Activity
Whenever a line in the listing contains "unterlegt", copy that line.

Data for this exercise

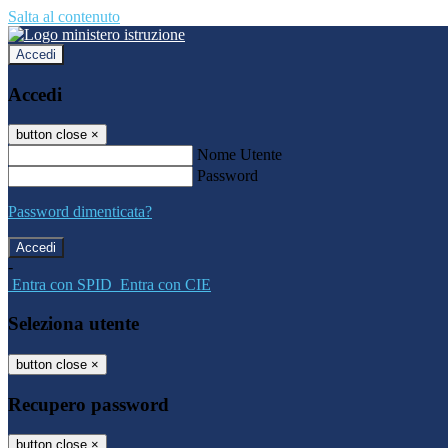
Salta al contenuto
Accedi
Accedi
button close
×
Nome Utente
Password
Password dimenticata?
-
Entra con SPID
Entra con CIE
Seleziona utente
button close
×
Recupero password
button close
×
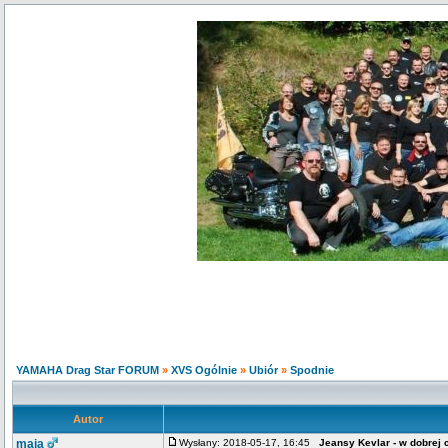
YAMAHA Drag Star FORUM
»
XVS Ogólnie
»
Ubiór
»
Spodnie
Autor
maja
Wysłany: 2018-05-17, 16:45
Jeansy Kevlar - w dobrej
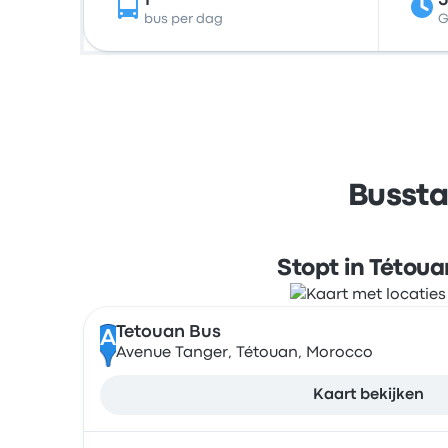
1
bus per dag
G
Bussta
Stopt in Tétoua
Tetouan Bus
A
Avenue Tanger, Tétouan, Morocco
Kaart bekijken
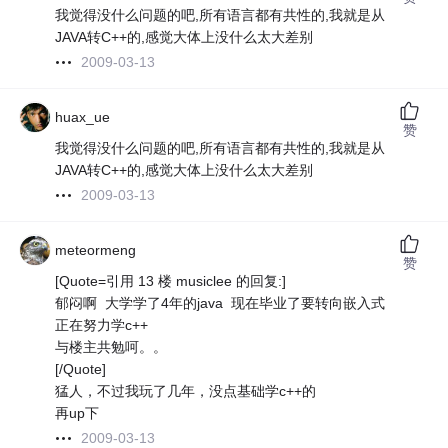
我觉得没什么问题的吧,所有语言都有共性的,我就是从
JAVA转C++的,感觉大体上没什么太大差别
2009-03-13
huax_ue
赞
我觉得没什么问题的吧,所有语言都有共性的,我就是从
JAVA转C++的,感觉大体上没什么太大差别
2009-03-13
meteormeng
赞
[Quote=引用 13 楼 musiclee 的回复:]
郁闷啊 大学学了4年的java 现在毕业了要转向嵌入式
正在努力学c++
与楼主共勉呵。。
[/Quote]
猛人，不过我玩了几年，没点基础学c++的
再up下
2009-03-13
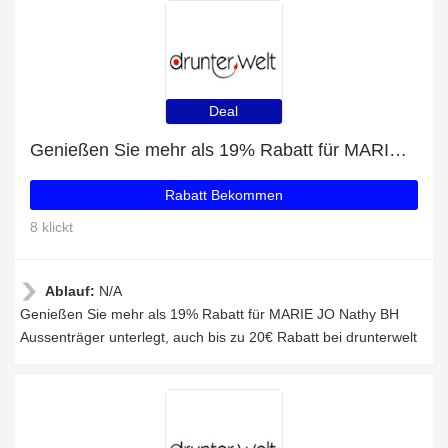
Deal
Genießen Sie mehr als 19% Rabatt für MARIE JO Nathy BH Aussenträger unterlegt
Rabatt Bekommen
8 klickt
Ablauf:
N/A
Genießen Sie mehr als 19% Rabatt für MARIE JO Nathy BH
Aussenträger unterlegt, auch bis zu 20€ Rabatt bei drunterwelt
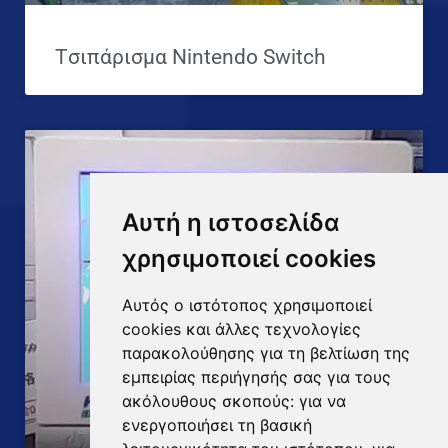
Tσιπάρισμα Nintendo Switch
Αυτή η ιστοσελίδα
χρησιμοποιεί cookies
Αυτός ο ιστότοπος χρησιμοποιεί
cookies και άλλες τεχνολογίες
παρακολούθησης για τη βελτίωση της
εμπειρίας περιήγησής σας για τους
ακόλουθους σκοπούς:
για να
ενεργοποιήσει τη βασική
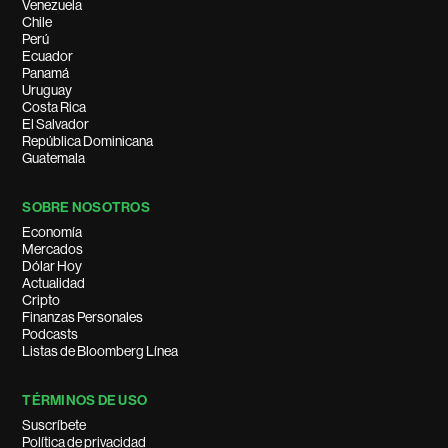
Venezuela
Chile
Perú
Ecuador
Panamá
Uruguay
Costa Rica
El Salvador
República Dominicana
Guatemala
SOBRE NOSOTROS
Economía
Mercados
Dólar Hoy
Actualidad
Cripto
Finanzas Personales
Podcasts
Listas de Bloomberg Línea
TÉRMINOS DE USO
Suscríbete
Política de privacidad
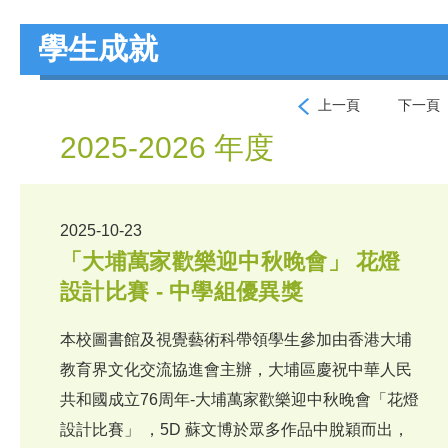
學生成就
上一頁
下一頁
2025-2026 年度
2025-10-23
「大埔萬家歡樂迎中秋晚會」 花燈
設計比賽 - 中學組優異獎
本校圖書館及視覺藝術科帶領學生參加由香港大埔
教育界文化交流協進會主辦，大埔區慶祝中華人民
共和國成立76周年-大埔萬家歡樂迎中秋晚會「花燈
設計比賽」 ，5D 蘇文博於眾多作品中脫穎而出，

Solution for this problem
Genießen Sie mehr als 19% Rabatt für MARIE JO Nathy BH Aussenträger unterlegt
Aussenträger unterlegt, auch bis zu 20€ Rabatt bei drunterwelt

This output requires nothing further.